Despite this novel’s fixation on the sexual side of human interaction and the occasional disjointed leap from characters’ motivations to their actions, I found it thought provoking and evocative. The plot is handled cleverly – and well it had to be – since there are a few dramatic twists which would be spoiled had she been lazy with her structure, though I did guess one ahead of the reveal.
I would recommend She Rises to fans of tense seafaring adventures, readers who expect their romance to come with a large serving of tragedy and frustration, and anyone who is interested in how gender and identity play a part in our perception of our fates; our abilities; and our environments.

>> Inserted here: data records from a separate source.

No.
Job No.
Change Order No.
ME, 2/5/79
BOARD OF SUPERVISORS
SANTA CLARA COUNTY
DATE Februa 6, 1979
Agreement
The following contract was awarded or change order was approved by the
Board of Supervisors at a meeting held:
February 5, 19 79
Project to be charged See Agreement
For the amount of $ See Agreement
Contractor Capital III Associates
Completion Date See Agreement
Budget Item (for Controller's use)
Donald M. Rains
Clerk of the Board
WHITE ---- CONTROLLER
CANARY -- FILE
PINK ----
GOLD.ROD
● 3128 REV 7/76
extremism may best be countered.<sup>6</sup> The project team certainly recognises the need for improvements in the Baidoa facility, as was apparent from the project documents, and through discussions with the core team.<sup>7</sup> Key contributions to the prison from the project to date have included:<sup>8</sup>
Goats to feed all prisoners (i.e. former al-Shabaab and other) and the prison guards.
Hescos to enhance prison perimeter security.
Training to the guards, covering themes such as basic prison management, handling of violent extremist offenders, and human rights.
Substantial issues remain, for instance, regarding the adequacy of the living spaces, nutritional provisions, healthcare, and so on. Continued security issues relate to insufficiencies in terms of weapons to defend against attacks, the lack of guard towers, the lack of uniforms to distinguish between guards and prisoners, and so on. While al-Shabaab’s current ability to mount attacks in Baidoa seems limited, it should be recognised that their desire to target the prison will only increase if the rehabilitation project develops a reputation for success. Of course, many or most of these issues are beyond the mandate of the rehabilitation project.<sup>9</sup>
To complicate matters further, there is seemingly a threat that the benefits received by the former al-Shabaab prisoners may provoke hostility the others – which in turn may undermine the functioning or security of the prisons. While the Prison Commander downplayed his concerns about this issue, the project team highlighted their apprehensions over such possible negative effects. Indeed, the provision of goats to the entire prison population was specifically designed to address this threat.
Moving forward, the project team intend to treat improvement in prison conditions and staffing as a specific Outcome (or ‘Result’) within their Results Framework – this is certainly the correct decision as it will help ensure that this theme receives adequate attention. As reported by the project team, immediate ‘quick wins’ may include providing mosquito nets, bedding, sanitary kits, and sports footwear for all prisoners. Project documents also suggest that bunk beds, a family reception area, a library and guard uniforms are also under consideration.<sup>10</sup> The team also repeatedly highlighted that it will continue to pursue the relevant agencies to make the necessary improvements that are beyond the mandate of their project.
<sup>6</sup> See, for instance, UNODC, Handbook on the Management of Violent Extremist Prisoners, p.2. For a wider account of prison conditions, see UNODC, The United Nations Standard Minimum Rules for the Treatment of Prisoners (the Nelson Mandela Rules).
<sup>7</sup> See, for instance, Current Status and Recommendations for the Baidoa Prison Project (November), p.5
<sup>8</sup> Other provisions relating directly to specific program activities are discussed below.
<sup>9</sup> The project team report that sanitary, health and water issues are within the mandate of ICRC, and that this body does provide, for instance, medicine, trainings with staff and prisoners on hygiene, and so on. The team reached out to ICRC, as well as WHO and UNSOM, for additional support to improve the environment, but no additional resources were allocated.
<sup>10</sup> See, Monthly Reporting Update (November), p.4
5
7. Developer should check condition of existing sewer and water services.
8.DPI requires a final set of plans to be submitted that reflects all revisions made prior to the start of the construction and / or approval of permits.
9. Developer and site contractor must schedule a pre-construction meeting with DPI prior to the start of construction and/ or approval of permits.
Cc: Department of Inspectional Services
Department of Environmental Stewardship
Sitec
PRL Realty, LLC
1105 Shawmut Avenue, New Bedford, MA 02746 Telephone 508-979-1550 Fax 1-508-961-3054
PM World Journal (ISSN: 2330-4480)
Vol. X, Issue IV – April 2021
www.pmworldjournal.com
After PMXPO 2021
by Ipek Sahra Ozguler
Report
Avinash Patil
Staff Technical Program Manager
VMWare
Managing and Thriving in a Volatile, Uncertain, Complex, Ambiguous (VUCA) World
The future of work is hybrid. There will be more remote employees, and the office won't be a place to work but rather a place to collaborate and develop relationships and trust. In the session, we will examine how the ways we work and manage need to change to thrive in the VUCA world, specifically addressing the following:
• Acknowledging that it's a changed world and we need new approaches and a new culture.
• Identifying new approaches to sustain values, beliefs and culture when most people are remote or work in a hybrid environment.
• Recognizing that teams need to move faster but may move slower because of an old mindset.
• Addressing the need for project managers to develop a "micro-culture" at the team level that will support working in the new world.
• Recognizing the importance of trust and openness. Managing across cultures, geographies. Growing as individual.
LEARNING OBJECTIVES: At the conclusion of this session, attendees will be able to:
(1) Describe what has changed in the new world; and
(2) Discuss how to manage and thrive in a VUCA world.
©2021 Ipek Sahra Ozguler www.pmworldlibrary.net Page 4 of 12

Think Great Expectations meets Master and Commander meets Orlando. If you’re going to be near the coast at any point this year, bring this book so you can appreciate the eternal power of the sea while also appreciating the fact that it’s much more comfortable on dry land, in modern times, than it was in the salty life you’ve imagined for yourself when your day job gets unbearable. At least you haven’t fallen asleep a free individual and woken up as an unwilling member of His Majesty’s Royal Navy, where life is short and your story’s harrowing.